シッティング先でも、そそう防止にベッドにすっぽりビニールカバーをかけていたり、部屋中にペットシーツを敷き詰めているお宅を見かけることがあります。
たしかにお布団丸洗いは大変ですものね。

そういうお宅では、夜寝る時猫を寝室から出すのだとか。
せっかく猫と暮らしていて、猫といっしょに寝ないなんて、なんだかもったいないような気がするのは、私だけ?(笑)
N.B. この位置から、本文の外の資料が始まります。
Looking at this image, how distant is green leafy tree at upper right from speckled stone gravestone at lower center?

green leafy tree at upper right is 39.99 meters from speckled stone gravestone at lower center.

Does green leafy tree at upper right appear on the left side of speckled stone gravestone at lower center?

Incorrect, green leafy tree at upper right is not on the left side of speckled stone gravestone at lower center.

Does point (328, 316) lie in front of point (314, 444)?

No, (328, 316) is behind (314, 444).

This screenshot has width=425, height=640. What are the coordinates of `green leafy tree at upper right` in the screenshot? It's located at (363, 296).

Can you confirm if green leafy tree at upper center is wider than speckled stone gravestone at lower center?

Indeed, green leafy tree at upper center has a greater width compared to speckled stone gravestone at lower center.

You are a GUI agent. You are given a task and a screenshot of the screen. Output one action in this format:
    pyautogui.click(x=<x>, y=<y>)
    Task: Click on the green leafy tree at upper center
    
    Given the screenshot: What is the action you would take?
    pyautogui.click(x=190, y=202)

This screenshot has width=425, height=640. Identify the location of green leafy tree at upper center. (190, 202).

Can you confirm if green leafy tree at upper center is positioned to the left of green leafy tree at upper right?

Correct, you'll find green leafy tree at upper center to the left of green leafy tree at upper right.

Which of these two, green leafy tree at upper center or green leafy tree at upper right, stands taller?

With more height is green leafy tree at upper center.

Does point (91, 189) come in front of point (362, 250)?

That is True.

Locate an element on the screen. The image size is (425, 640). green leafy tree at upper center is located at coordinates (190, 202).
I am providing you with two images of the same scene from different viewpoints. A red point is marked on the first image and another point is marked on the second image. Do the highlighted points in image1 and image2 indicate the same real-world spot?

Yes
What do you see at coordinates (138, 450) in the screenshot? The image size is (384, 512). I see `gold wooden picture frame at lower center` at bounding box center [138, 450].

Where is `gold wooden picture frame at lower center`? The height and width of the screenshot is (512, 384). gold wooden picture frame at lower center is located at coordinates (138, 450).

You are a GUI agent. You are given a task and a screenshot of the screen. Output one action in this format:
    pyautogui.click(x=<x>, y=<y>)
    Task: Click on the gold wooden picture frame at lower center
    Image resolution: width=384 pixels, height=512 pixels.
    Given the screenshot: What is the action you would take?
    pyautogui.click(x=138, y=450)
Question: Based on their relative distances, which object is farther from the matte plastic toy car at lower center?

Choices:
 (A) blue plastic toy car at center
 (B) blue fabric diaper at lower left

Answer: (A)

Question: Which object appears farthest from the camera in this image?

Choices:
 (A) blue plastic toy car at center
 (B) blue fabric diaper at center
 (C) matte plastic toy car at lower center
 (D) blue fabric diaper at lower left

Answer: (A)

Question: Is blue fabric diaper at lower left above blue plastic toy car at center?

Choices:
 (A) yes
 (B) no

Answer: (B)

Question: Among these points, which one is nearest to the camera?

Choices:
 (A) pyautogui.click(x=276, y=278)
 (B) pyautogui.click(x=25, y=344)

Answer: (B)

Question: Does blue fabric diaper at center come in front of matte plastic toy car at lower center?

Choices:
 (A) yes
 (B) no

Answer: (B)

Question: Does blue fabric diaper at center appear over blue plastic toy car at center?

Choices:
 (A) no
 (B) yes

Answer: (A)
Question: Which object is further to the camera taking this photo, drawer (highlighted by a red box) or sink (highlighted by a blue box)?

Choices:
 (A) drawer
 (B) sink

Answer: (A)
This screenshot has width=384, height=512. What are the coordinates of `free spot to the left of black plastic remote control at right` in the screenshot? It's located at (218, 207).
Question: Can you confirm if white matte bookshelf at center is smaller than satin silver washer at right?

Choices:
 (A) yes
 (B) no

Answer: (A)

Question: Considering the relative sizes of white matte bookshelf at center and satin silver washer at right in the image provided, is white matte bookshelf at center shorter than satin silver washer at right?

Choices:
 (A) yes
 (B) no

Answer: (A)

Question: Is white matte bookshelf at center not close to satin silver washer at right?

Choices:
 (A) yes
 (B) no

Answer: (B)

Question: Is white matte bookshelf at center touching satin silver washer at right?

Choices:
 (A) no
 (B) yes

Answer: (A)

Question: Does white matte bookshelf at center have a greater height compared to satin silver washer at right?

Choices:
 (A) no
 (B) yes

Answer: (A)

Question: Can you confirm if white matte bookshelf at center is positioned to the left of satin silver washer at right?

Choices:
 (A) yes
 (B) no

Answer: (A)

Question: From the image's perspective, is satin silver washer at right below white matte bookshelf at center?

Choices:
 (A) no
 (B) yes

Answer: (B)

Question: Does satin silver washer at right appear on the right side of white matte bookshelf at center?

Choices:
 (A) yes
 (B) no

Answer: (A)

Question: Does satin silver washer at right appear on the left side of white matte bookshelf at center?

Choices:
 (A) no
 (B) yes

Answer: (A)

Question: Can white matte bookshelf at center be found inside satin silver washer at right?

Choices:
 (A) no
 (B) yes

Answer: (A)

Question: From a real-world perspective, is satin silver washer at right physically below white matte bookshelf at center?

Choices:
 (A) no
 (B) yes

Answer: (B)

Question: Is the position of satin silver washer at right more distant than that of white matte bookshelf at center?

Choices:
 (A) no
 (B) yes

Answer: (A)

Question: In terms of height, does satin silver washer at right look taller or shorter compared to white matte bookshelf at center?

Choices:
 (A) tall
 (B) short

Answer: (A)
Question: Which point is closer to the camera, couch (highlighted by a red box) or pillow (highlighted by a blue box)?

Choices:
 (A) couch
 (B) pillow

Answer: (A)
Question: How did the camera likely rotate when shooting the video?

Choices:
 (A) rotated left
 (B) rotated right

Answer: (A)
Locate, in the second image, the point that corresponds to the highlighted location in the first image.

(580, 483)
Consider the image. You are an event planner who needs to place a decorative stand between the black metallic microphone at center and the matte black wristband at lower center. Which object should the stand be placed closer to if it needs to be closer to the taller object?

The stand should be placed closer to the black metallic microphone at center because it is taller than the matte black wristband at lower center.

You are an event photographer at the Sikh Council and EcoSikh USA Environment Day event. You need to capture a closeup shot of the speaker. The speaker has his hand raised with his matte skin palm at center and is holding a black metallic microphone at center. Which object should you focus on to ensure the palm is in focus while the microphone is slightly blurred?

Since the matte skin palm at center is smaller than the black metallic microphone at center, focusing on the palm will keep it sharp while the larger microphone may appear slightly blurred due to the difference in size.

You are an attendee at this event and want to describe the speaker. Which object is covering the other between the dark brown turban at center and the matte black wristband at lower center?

さて、ネロ君はなぜお布団におしっこをするのでしょう。
「そんなことより、そそうを止める方法を教えて」
いえいえ、急がば回れ、というではありませんか。

病気に見立てれば、「お布団にそそうする」のは、表面に出た症状ということになります。
その場合、原因を突き止めることが、病気の元を断つ早道です。

なんり:病気のサインとは考えられませんか?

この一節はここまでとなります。